128 kB Flash and 28 kB SRAM — firmware headroom for BLE stacks
The 128 kB Flash and 28 kB SRAM accommodate the Bluetooth v4.1 protocol stack plus a moderate application payload. For a sensor node running the BLE stack and a small application loop, this memory budget is typical. If the design requires over-the-air firmware updates or a larger application image, the 128 kB Flash may be tight — plan the memory map early.
Bluetooth v4.1 — not Bluetooth 5 compatible
This part implements Bluetooth v4.1, which means it does not support Bluetooth 5 features such as 2 Mbps PHY, extended advertising, or LE Audio. For BLE 4.1 applications (beacons, remote sensors, HID devices), this part is well matched.
-97 dBm sensitivity and 5 dBm TX power — link budget for range
Receiver sensitivity of -97 dBm and a maximum transmit power of 5 dBm give a link budget around 102 dB in free space, which translates to roughly 100–200 meters line-of-sight depending on antenna and environment. For indoor applications through walls, expect 20–40 meters. The 1 Mbps data rate is the standard BLE 4.1 rate.

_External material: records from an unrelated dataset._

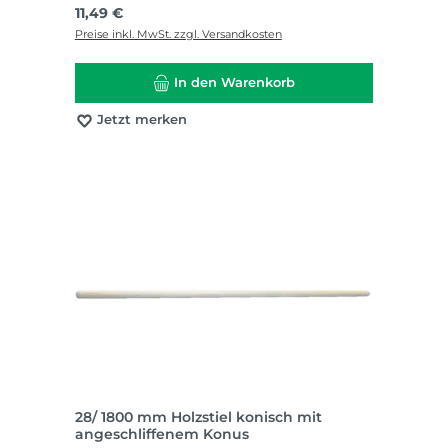
Regulärer Preis:
11,49 €
Preise inkl. MwSt. zzgl. Versandkosten
In den Warenkorb
Jetzt merken
28/ 1800 mm Holzstiel konisch mit
angeschliffenem Konus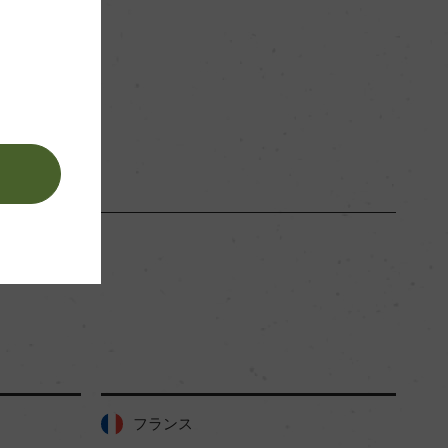
赤
。
フランス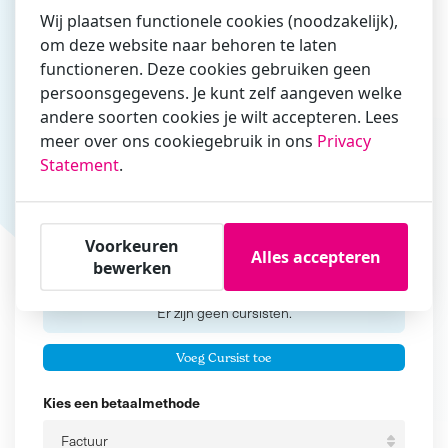
Wij plaatsen functionele cookies (noodzakelijk),
om deze website naar behoren te laten
functioneren. Deze cookies gebruiken geen
Vul hier bij voorkeur het e-mailadres in waarmee je
persoonsgegevens. Je kunt zelf aangeven welke
zakelijk/administratief correspondeert
andere soorten cookies je wilt accepteren. Lees
Is de contactpersoon ook een cursist?
meer over ons cookiegebruik in ons
Privacy
Ja
Statement
.
Nee
Cursisten
Voorkeuren
Alles accepteren
bewerken
Voeg cursisten toe
Voornaam
Er zijn geen
cursisten.
Tussenvoegsel
Voeg Cursist toe
Achternaam
Kies een betaalmethode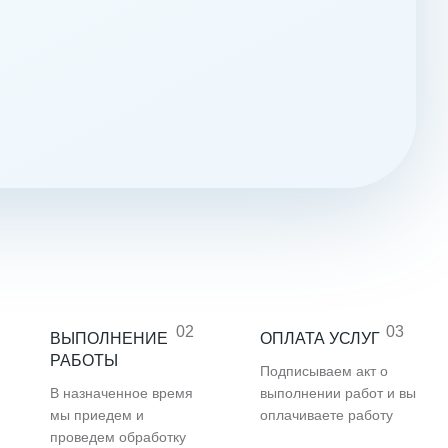
02
03
ВЫПОЛНЕНИЕ
ОПЛАТА УСЛУГ
РАБОТЫ
Подписываем акт о
В назначенное время
выполнении работ и вы
мы приедем и
оплачиваете работу
проведем обработку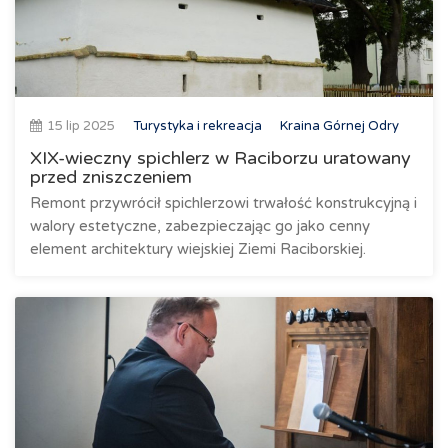
15 lip 2025
Turystyka i rekreacja
Kraina Górnej Odry
XIX-wieczny spichlerz w Raciborzu uratowany
przed zniszczeniem
Remont przywrócił spichlerzowi trwałość konstrukcyjną i
walory estetyczne, zabezpieczając go jako cenny
element architektury wiejskiej Ziemi Raciborskiej.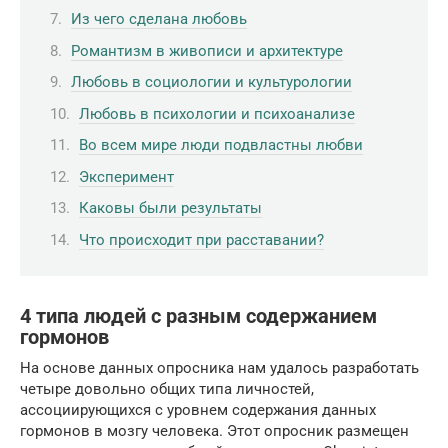
Из чего сделана любовь
Романтизм в живописи и архитектуре
Любовь в социологии и культурологии
Любовь в психологии и психоанализе
Во всем мире люди подвластны любви
Эксперимент
Каковы были результаты
Что происходит при расставании?
4 типа людей с разным содержанием
гормонов
На основе данных опросника нам удалось разработать
четыре довольно общих типа личностей,
ассоциирующихся с уровнем содержания данных
гормонов в мозгу человека. Этот опросник размещен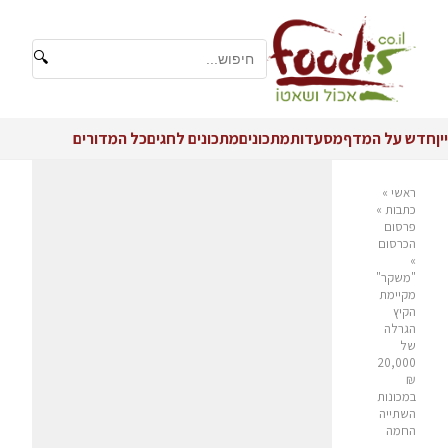
🔍
יין
חדש על המדף
מסעדות
מתכונים
מתכונים לחגים
כל המדורים
ראשי
»
כתבות
»
פרסום
הכרסום
»
"משקר"
מקיימת
הקיץ
הגרלה
של
20,000
₪
במכונות
השתייה
החמה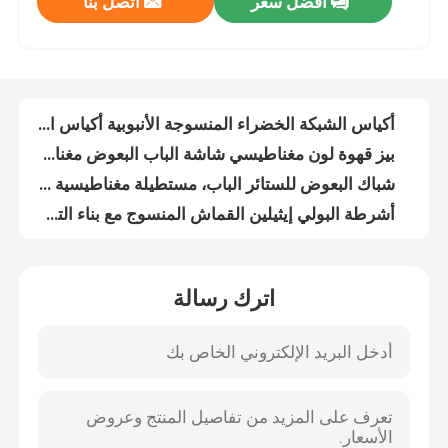
افضل سعر
اتصل بنا
أكياس الشبكة الخضراء المنسوجة الأنبوبية أكياس الشبكة الخزلية المنسوجة
بيز قهوة لون مغناطيسي شاشة الباب البعوض مغناطيسي شبكة الباب
ضبط الجودة
شباك البعوض للستائر الباب، مستطيلة مغناطيسية شاشة الباب، طباعة سهلة تناسب ستارة الباب
أشرطة البولي إيثيلين القماش المنسوج مع بناء التصفيف
اتصل بنا
موسم الصيف يستخدم ستارة شباك البعوض المغناطيسية للباب والنوافذ
حقيبة ثقيلة ذات شبكة بي اي قابلة للنفس
طلب اقتباس
شبكة حشرات الزراعة البيضاء المقاومة للأشعة فوق البنفسجية، عرض 1-4m، شبكة حشرات الدفيئة 50
سهلة إصلاح شبكة البعوض لباب، توقف الطائرة مطبوعة الباب الشبكة المغناطيسية
شبكة مضادة للبعوض البيضاء مقاومة للأشعة فوق البنفسجية شبكة مضادة للحشرات في المزرعة
Russian website
بوابة شباك البعوض DIY، ستارة الشاشة، ستارة الباب الشاشة المغناطيسية، ستارة وقف الطيران
اترك رسالة
أكياس الشبكة المنسوجة من PE أكياس الشبكة المطبوعة من الألياف الأحادية أكياس الشبكة من الأسلاك
الستار المغناطيسي للباب
القشرة متعددة الأغراض PE القشرة البلاستيكية الثقيلة القشرة الزرقاء PE القشرة
شبكة الحشرات الزراعية HDPE، شبكة الحشرات في الدفيئة، شبكة ظل الزراعة، شبكة جمع الزيتون
شاشة النافذة
الشبكة الدائمة PE القماش المعدني المقاوم للماء النسيج المنسوج القماش المعدني
الستار الباب البوليستر المطبوعة الجميلة شبكة مع الشرائط المغناطيسية لإغلاق سهل
شبكة ظلال PE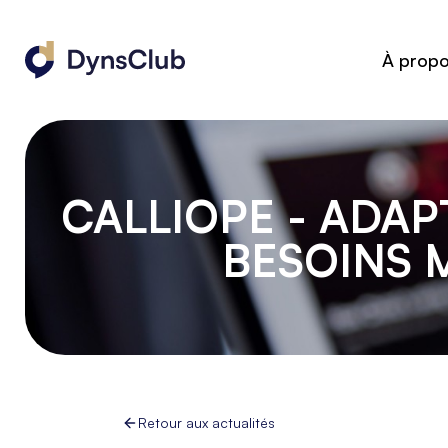
À prop
CALLIOPE - ADA
BESOINS 
Retour aux actualités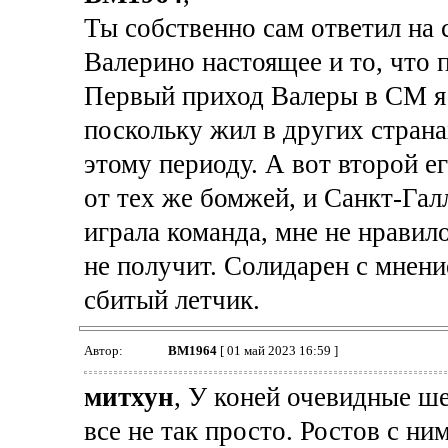
Ты собственно сам ответил на 
Валерино настоящее и то, что 
Первый приход Валеры в СМ я
поскольку жил в других страна
этому периоду. А вот второй е
от тех же бомжей, и Санкт-Галл
играла команда, мне не нравил
не получит. Солидарен с мнени
сбитый летчик.
Автор:
BM1964
[ 01 май 2023 16:59 ]
митхун
, У коней очевидные ш
все не так просто. Ростов с ни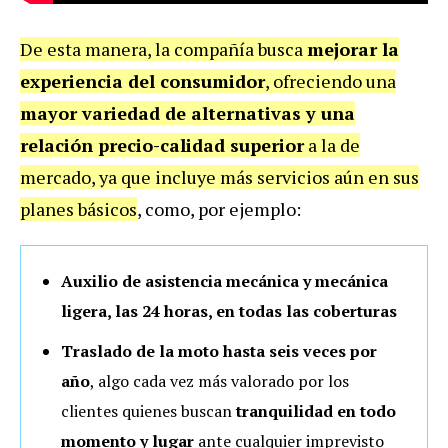
De esta manera, la compañía busca
mejorar la
experiencia del consumidor
, ofreciendo una
mayor variedad de alternativas y una
relación precio-calidad superior
a la de
mercado, ya que incluye más servicios aún en sus
planes básicos
, como, por ejemplo:
Auxilio de asistencia mecánica y mecánica
ligera, las 24 horas, en todas las coberturas
Traslado de la moto hasta seis veces por
año
, algo cada vez más valorado por los
clientes quienes buscan
tranquilidad en todo
momento y lugar
ante cualquier imprevisto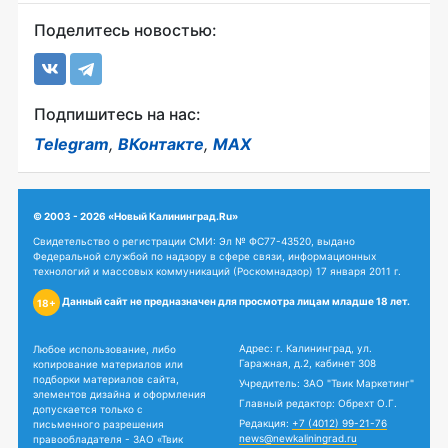
Поделитесь новостью:
Подпишитесь на нас:
Telegram
,
ВКонтакте
,
MAX
© 2003 - 2026 «Новый Калининград.Ru»
Свидетельство о регистрации СМИ: Эл № ФС77-43520, выдано
Федеральной службой по надзору в сфере связи, информационных
технологий и массовых коммуникаций (Роскомнадзор) 17 января 2011 г.
Данный сайт не предназначен для просмотра лицам младше 18 лет.
18+
Адрес: г. Калининград, ул.
Любое использование, либо
Гаражная, д.2, кабинет 308
копирование материалов или
подборки материалов сайта,
Учредитель: ЗАО "Твик Маркетинг"
элементов дизайна и оформления
Главный редактор: Обрехт О.Г.
допускается только с
Редакция:
+7 (4012) 99-21-76
письменного разрешения
news@newkaliningrad.ru
правообладателя - ЗАО «Твик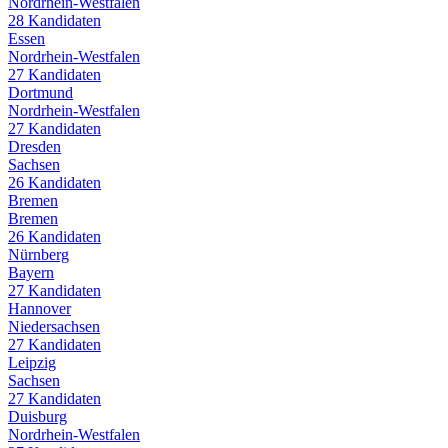
Nordrhein-Westfalen
28
Kandidaten
Essen
Nordrhein-Westfalen
27
Kandidaten
Dortmund
Nordrhein-Westfalen
27
Kandidaten
Dresden
Sachsen
26
Kandidaten
Bremen
Bremen
26
Kandidaten
Nürnberg
Bayern
27
Kandidaten
Hannover
Niedersachsen
27
Kandidaten
Leipzig
Sachsen
27
Kandidaten
Duisburg
Nordrhein-Westfalen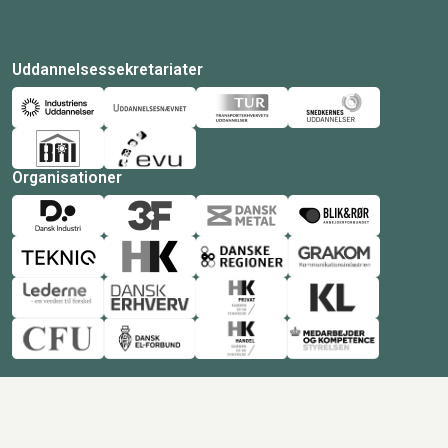
Uddannelsessekretariater
Organisationer
© Copyright 2026 Amukurs |
Powered by: MCB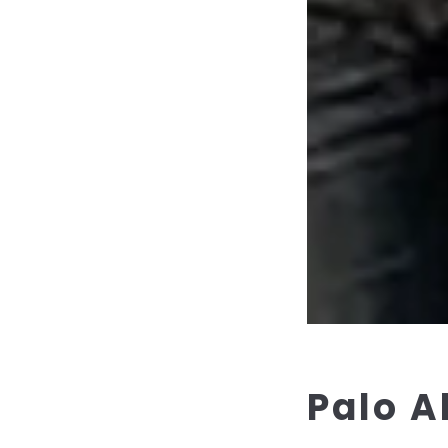
Palo A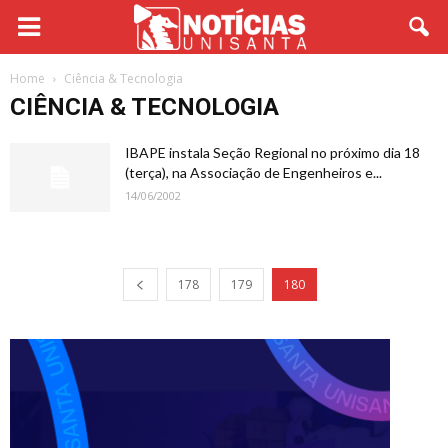
Home
Ciência & Tecnologia
CIÊNCIA & TECNOLOGIA
IBAPE instala Seção Regional no próximo dia 18
(terça), na Associação de Engenheiros e...
14/06/2002
178
179
180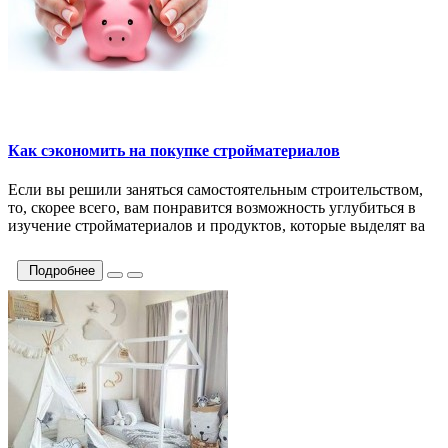
Как сэкономить на покупке стройматериалов
Если вы решили заняться самостоятельным строительством,
то, скорее всего, вам понравится возможность углубиться в
изучение стройматериалов и продуктов, которые выделят ва
Подробнее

15 GPIOs and serial interfaces
Fifteen GPIOs are available on the 32-VQFN package. The serial interface set includes I2C, I2S, JTAG, SPI, and UART, which covers most sensor and actuator peripherals. The JTAG interface is the primary debug and programming port; TI's CC13xx/CC26xx SDK and a compatible debug probe (e.g., XDS110 or LAUNCHXL-CC2640R2) are used for development.